# Divorce and child



## LivinginUK (Dec 2, 2012)

Hi. I am going throough a divorce. My wife of 12 years said she had been unhappy for 6 years. She has met someone else. She is intending to live with him and take our only child with her. I can handle the split sale of house etc etc but I cant handle the fact that I wont get to see my baby girl every day. I know that its best to go for her to go with her mother for stability. Once our home is sold and any debts paid off I wont be able to provide my girl with a home for a while. We want to remain amicale for the sake of our child but inside every day its tearing me apart. I have friends that say it will be okay and you will move on and see my daughter regularly etc but its just knowing she is some where else and cant come to come to me for anything. My emotions and feelings go from one extreme to the other every day. One day I can be fine and ready the next I am seething with rage, hurting, crying, confused and hateful. The other man doesnt even exist to me. Is this normal? Does it get better?


----------



## Dewayne76 (Sep 26, 2012)

SUp man. Doing any better?

Welcome to DivorceLand, where the only ride is the rollercoaster. Sob won't stop for a while either. 
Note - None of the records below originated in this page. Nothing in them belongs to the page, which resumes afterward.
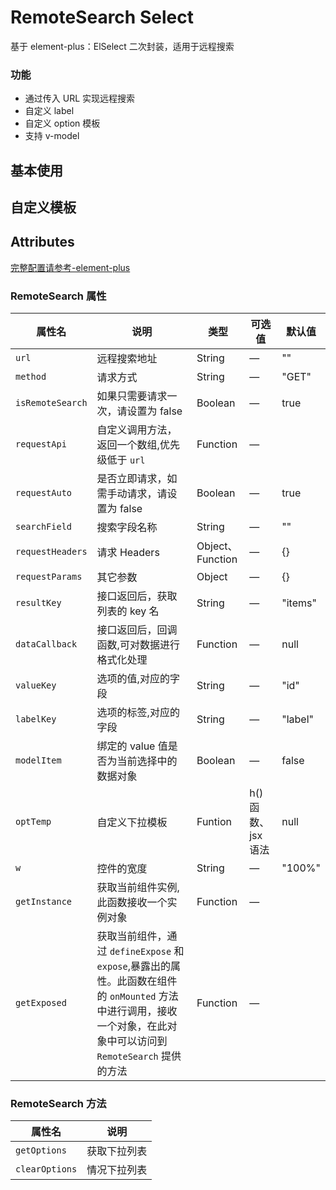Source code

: # RemoteSearch Select

基于 element-plus：ElSelect 二次封装，适用于远程搜索

### 功能

- 通过传入 URL 实现远程搜索
- 自定义 label
- 自定义 option 模板
- 支持 v-model

## 基本使用

<demo src="./basic.vue"></demo>

## 自定义模板

<demo src="./customTemp.vue"></demo>

## Attributes

[完整配置请参考-element-plus](https://element-plus.org/zh-CN/component/table.html)

### RemoteSearch 属性

| 属性名           | 说明                                                                                                                                                                | 类型             | 可选值             | 默认值  |
| ---------------- | ------------------------------------------------------------------------------------------------------------------------------------------------------------------- | ---------------- | ------------------ | ------- |
| `url`            | 远程搜索地址                                                                                                                                                        | String           | —                  | ""      |
| `method`         | 请求方式                                                                                                                                                            | String           | —                  | "GET"   |
| `isRemoteSearch` | 如果只需要请求一次，请设置为 false                                                                                                                                  | Boolean          | —                  | true    |
| `requestApi`     | 自定义调用方法，返回一个数组,优先级低于 `url`                                                                                                                       | Function         | —                  |         |
| `requestAuto`    | 是否立即请求，如需手动请求，请设置为 false                                                                                                                          | Boolean          | —                  | true    |
| `searchField`    | 搜索字段名称                                                                                                                                                        | String           | —                  | ""      |
| `requestHeaders` | 请求 Headers                                                                                                                                                        | Object、Function | —                  | {}      |
| `requestParams`  | 其它参数                                                                                                                                                            | Object           | —                  | {}      |
| `resultKey`      | 接口返回后，获取列表的 key 名                                                                                                                                       | String           | —                  | "items" |
| `dataCallback`   | 接口返回后，回调函数,可对数据进行格式化处理                                                                                                                         | Function         | —                  | null    |
| `valueKey`       | 选项的值,对应的字段                                                                                                                                                 | String           | —                  | "id"    |
| `labelKey`       | 选项的标签,对应的字段                                                                                                                                               | String           | —                  | "label" |
| `modelItem`      | 绑定的 value 值是否为当前选择中的数据对象                                                                                                                           | Boolean          | —                  | false   |
| `optTemp`        | 自定义下拉模板                                                                                                                                                      | Funtion          | h() 函数、jsx 语法 | null    |
| `w`              | 控件的宽度                                                                                                                                                          | String           | —                  | "100%"  |
| `getInstance`    | 获取当前组件实例,此函数接收一个实例对象                                                                                                                             | Function         | —                  |         |
| `getExposed`     | 获取当前组件，通过 `defineExpose` 和 `expose`,暴露出的属性。此函数在组件的 `onMounted` 方法中进行调用，接收一个对象，在此对象中可以访问到 `RemoteSearch` 提供的方法 | Function         | —                  |         |

### RemoteSearch 方法

| 属性名         | 说明         |
| -------------- | ------------ |
| `getOptions`   | 获取下拉列表 |
| `clearOptions` | 情况下拉列表 |
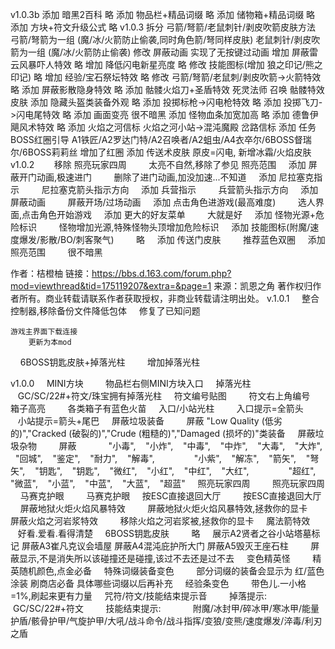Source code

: v1.0.3b
    添加 暗黑2百科
        略
    添加 物品栏+精品词缀
        略
    添加 储物箱+精品词缀
        略
    添加 方块+符文升级公式
        略
v1.0.3
    拆分 弓箭/弩箭/老鼠刺针/剥皮吹箭皮肤方法
        弓箭/弩箭为一组 (魔/冰/火箭防止偷袭,同时角色箭/弩同样皮肤)
        老鼠刺针/剥皮吹箭为一组 (魔/冰/火箭防止偷袭)
    修改 屏蔽动画
        实现了无按键过动画
    增加 屏蔽雷云风暴吓人特效
        略
    增加 降低闪电新星亮度
        略
    修改 技能图标(增加 狼之印记/熊之印记)
        略
    增加 经验/宝石祭坛特效
        略
    修改 弓箭/弩箭/老鼠刺/剥皮吹箭->火箭特效
        略
    添加 屏蔽影散隐身特效
        略
    添加 骷髅火焰刀+圣盾特效
        死灵法师 召唤 骷髅特效皮肤
    添加 隐藏头盔类装备外观
        略
    添加 投掷标枪->闪电枪特效
        略
    添加 投掷飞刀->闪电尾特效
        略
    添加 画面变亮
        很不暗黑
    添加 怪物血条加宽加高
        略
    添加 德鲁伊飓风术特效
        略
    添加 火焰之河信标
        火焰之河小站→混沌魔殿 岔路信标
    添加 任务BOSS红圈引导
        A1铁匠/A2罗达门特/A2召唤者/A2蛆虫/A4衣卒尔/6BOSS督瑞尔/6BOSS莉莉丝 增加了红圈
    添加 传送术皮肤
        原皮=闪电, 新增冰霜/火焰皮肤
v1.0.2        
    移除 照亮玩家四周
        太亮不自然,移除了参见 照亮范围
    添加 屏蔽开门动画,极速进门
        删除了进门动画,加没加速...不知道
    添加 尼拉塞克指示
        尼拉塞克箭头指示方向
    添加 兵营指示
        兵营箭头指示方向
    添加 屏蔽动画
        屏蔽开场/过场动画
    添加 点击角色进游戏(最高难度)
        选人界面,点击角色开始游戏
    添加 更大的好友菜单
        大就是好
    添加 怪物光源+危险标识
        怪物增加光源,特殊怪物头顶增加危险标识
    添加 技能图标(附魔/速度爆发/影散/BO/刺客聚气)
        略
    添加 传送门皮肤
        推荐蓝色双圈
    添加 照亮范围
        很不暗黑


作者：桔橙柚
链接：https://bbs.d.163.com/forum.php?mod=viewthread&tid=175119207&extra=&page=1
来源：凯恩之角
著作权归作者所有。商业转载请联系作者获取授权，非商业转载请注明出处。
v.1.0.1
    整合控制器,移除备份文件降低包体
    修复了已知问题
    
    游戏主界面下载连接
        更新为本mod
    6BOSS钥匙皮肤+掉落光柱
        增加掉落光柱

v1.0.0
    MINI方块
        物品栏右侧MINI方块入口
    掉落光柱
        GC/SC/22#+符文/珠宝拥有掉落光柱
    符文编号贴图
        符文右上角编号
    箱子高亮
        各类箱子有蓝色火苗
    入口/小站光柱
        入口提示=全箭头
        小站提示=箭头+尾巴
    屏蔽垃圾装备
        屏蔽 "Low Quality (低劣的)","Cracked (破裂的)","Crude (粗糙的)","Damaged (损坏的)"类装备
    屏蔽垃圾杂物
        屏蔽
            "小毒",    "小炸",    "中毒",    "中炸",    "大毒",    "大炸",    "回城",    "鉴定",    "耐力",    "解毒",   
            "小紫",    "解冻",    "箭矢",    "弩矢",    "钥匙",    "钥匙",    "微红",    "小红",    "中红",    "大红",   
            "超红",    "微蓝",    "小蓝",    "中蓝",    "大蓝",    "超蓝"
    照亮玩家四周
        照亮玩家四周
    马赛克护眼
        马赛克护眼
    按ESC直接退回大厅
        按ESC直接退回大厅
    屏蔽地狱火炬火焰风暴特效
        屏蔽地狱火炬火焰风暴特效,拯救你的显卡
    屏蔽火焰之河岩浆特效
        移除火焰之河岩浆被,拯救你的显卡
    魔法箭特效
        好看.爱看.看得清楚
    6BOSS钥匙皮肤
        略
    展示A2贤者之谷小站塔墓标记 屏蔽A3崔凡克议会墙屋 屏蔽A4混沌庇护所大门 屏蔽A5毁灭王座石柱
        屏蔽显示,不是消失所以该碰撞还是碰撞,该过不去还是过不去
    变色精英怪
        精英随机颜色,点金必备
    特殊词缀装备变色
        部分词缀的装备会显示为 红/蓝色涂装 刷商店必备 具体哪些词缀以后再补充
    经验条变色
        带色儿.一小格=1%,刷起来更有力量
    咒符/符文/技能结束提示音
        掉落提示:
            GC/SC/22#+符文
        技能结束提示:
            附魔/冰封甲/碎冰甲/寒冰甲/能量护盾/骸骨护甲/气旋护甲/大吼/战斗命令/战斗指挥/变狼/变熊/速度爆发/淬毒/利刃之盾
These feelings are normal. Expect them to get worse.

Don't know much about your situation but a lot of these cases, it doesn't work out for them in the end. Sometimes it does... but either way, it'll bother them at some point. 

180. Read about it on this forum. Basically, fake it to make it. Act happy all the time, do things to make yourself satisfied until you no longer have to work at it or fake it. 

Pick up some literature. Books are great, I'm sure you can find them, at least on amazon or ebay if not locally. 

Divorce Remedy

The 5 love languages

HIs Needs, Her Needs

the list goes on. Read up on the forum here. Sorry to see you here, but glad you found us. 

Take care and be happy.


----------



## soca70 (Oct 30, 2012)

Talk to a lawyer about a formal custody agreement ASAP


----------